**Aim of the task**
Rewrite the material below with "locality" swapped for "site" everywhere, changing nothing else and leaving out the pictures.

Saved data entries
****************************************
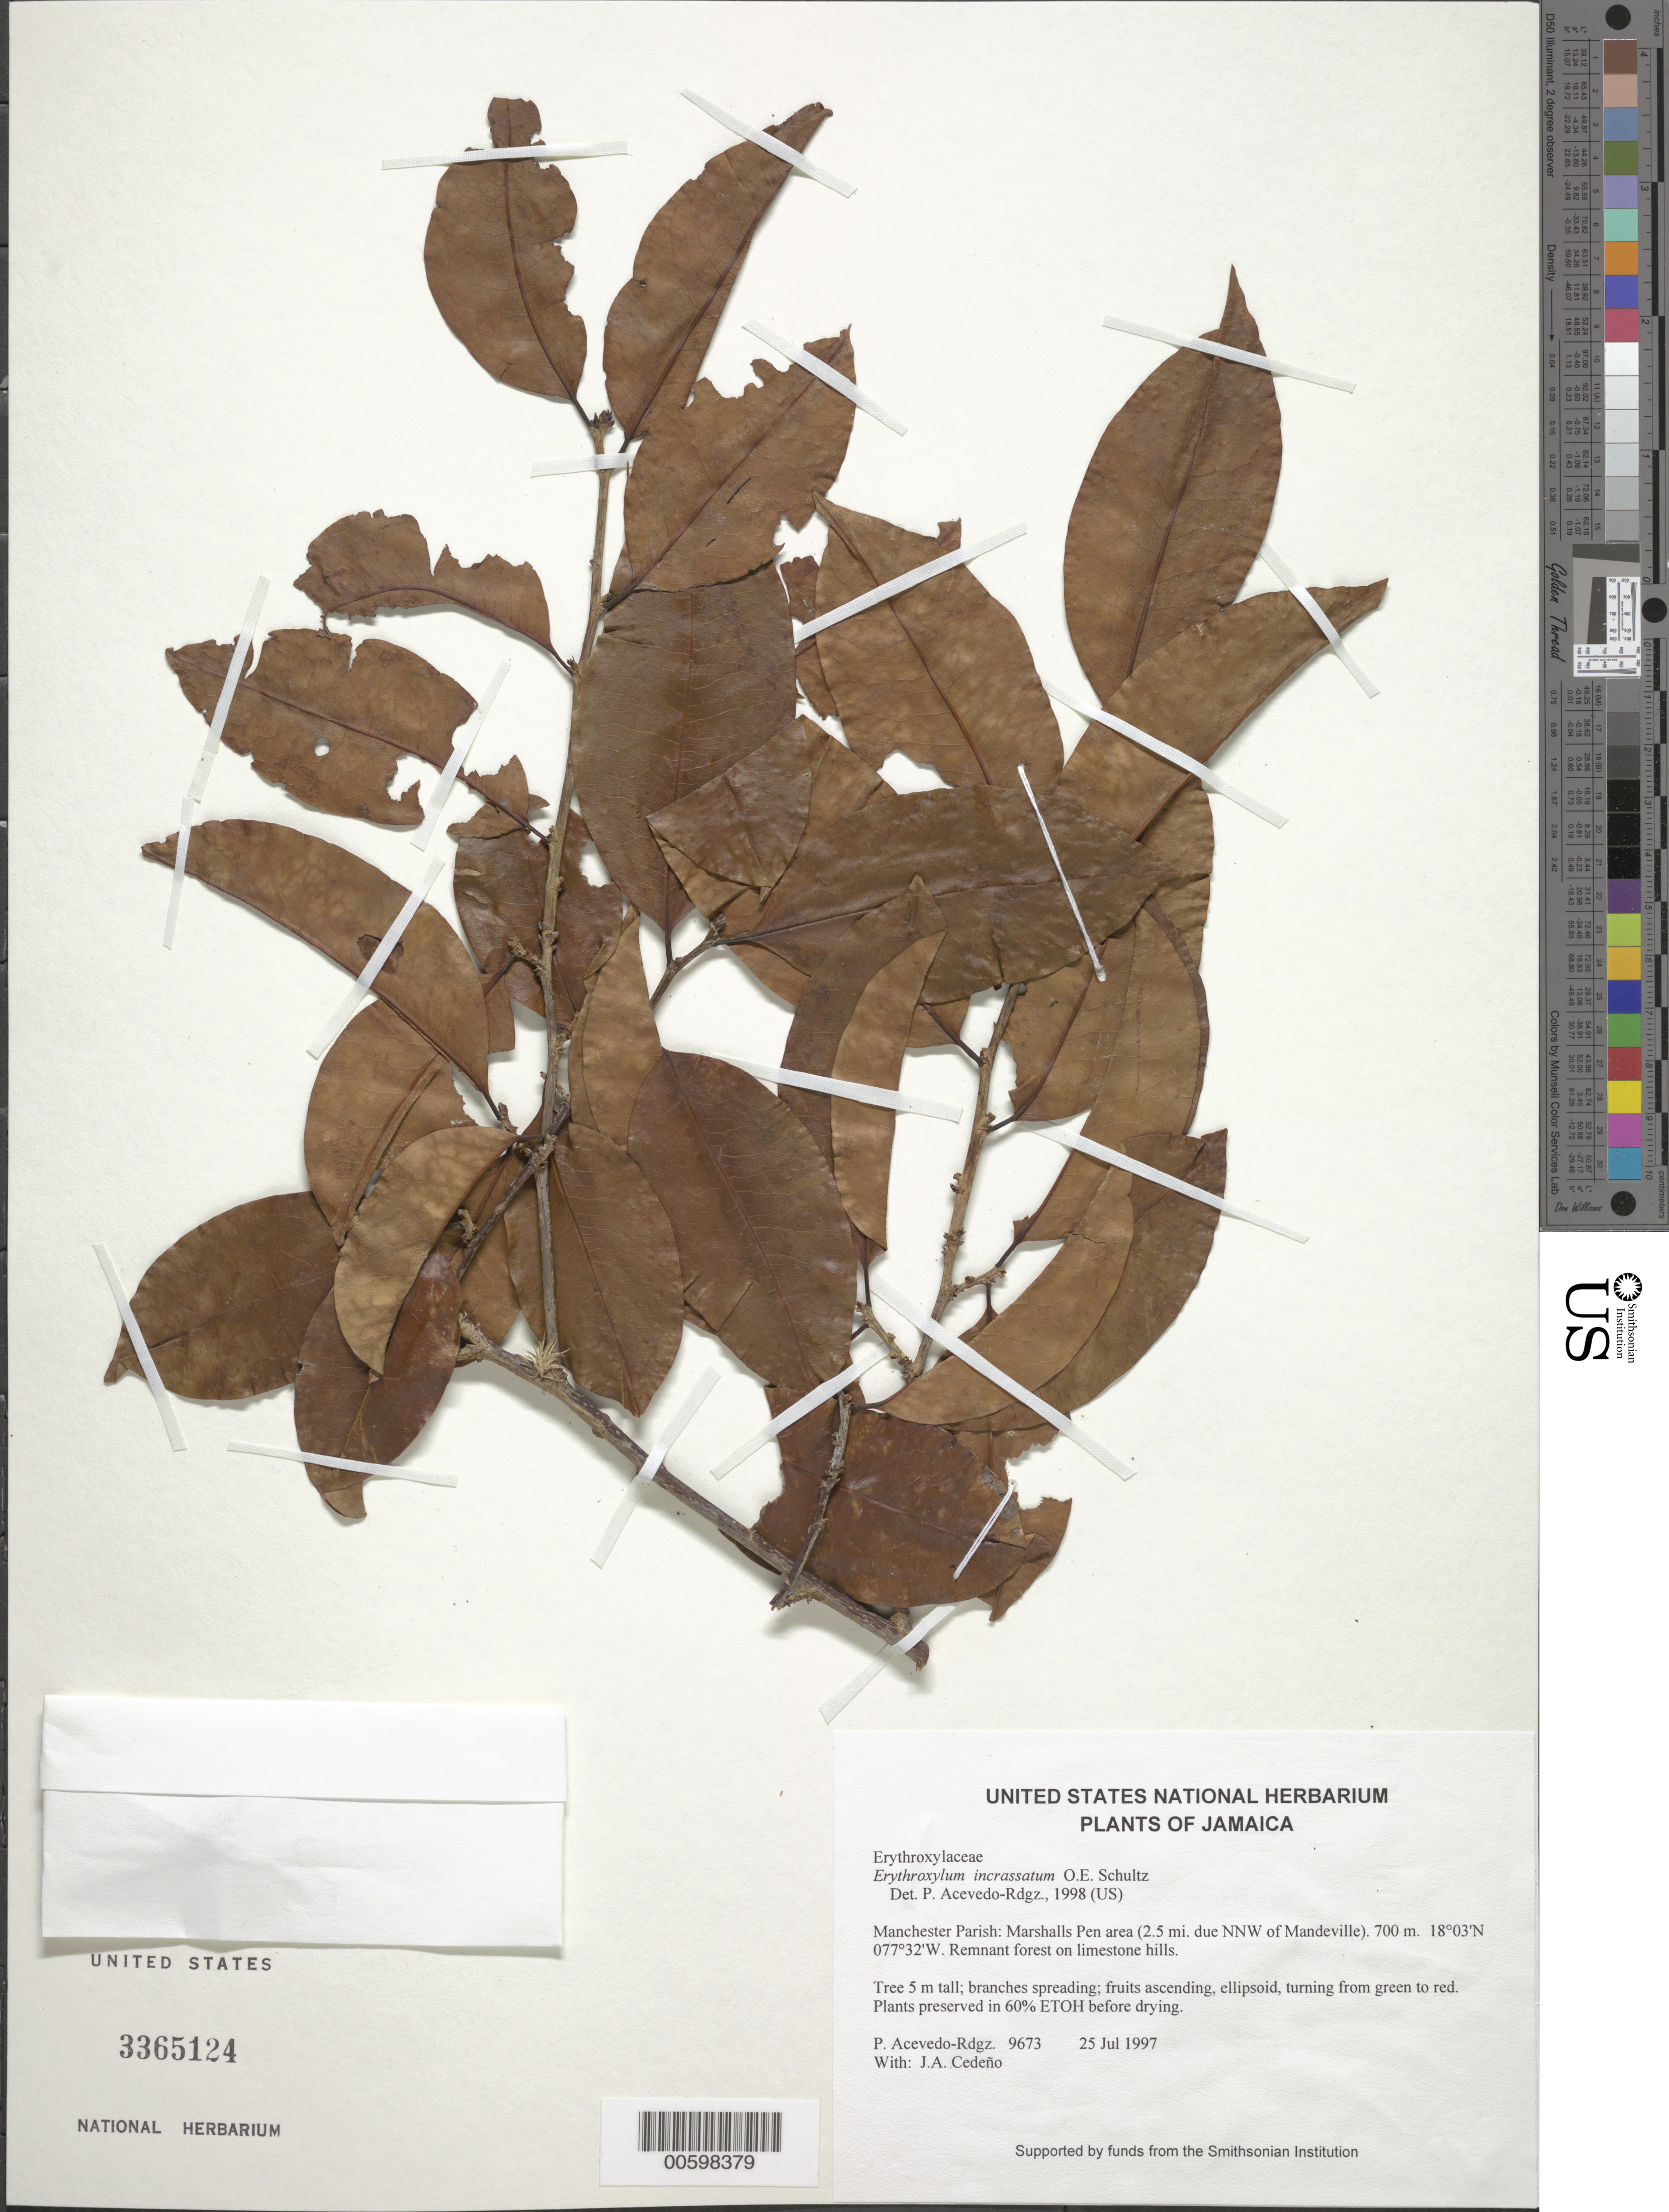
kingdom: Plantae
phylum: Tracheophyta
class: Magnoliopsida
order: Malpighiales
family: Erythroxylaceae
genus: Erythroxylum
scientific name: Erythroxylum incrassatum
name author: O.E. Schulz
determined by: Acevedo-Rodríguez, P., (BOT), Smithsonian Institution - National Museum of Natural History (UNITED STATES)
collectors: P. Acevedo-Rodr. & J. A. Cedeño M.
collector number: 9673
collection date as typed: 25 Jul 1997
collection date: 1997-07-25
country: Jamaica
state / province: Manchester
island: Jamaica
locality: Manchester Parish: Marshalls Pen area (2.5 mi. due NNW of Mandeville).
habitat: Remnant forest on limestone hills.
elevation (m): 700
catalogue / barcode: US 3365124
****************************************
**Answer to the exercise**
kingdom: Plantae
phylum: Tracheophyta
class: Magnoliopsida
order: Malpighiales
family: Erythroxylaceae
genus: Erythroxylum
scientific name: Erythroxylum incrassatum
name author: O.E. Schulz
determined by: Acevedo-Rodríguez, P., (BOT), Smithsonian Institution - National Museum of Natural History (UNITED STATES)
collectors: P. Acevedo-Rodr. & J. A. Cedeño M.
collector number: 9673
collection date as typed: 25 Jul 1997
collection date: 1997-07-25
country: Jamaica
state / province: Manchester
island: Jamaica
site: Manchester Parish: Marshalls Pen area (2.5 mi. due NNW of Mandeville).
habitat: Remnant forest on limestone hills.
elevation (m): 700
catalogue / barcode: US 3365124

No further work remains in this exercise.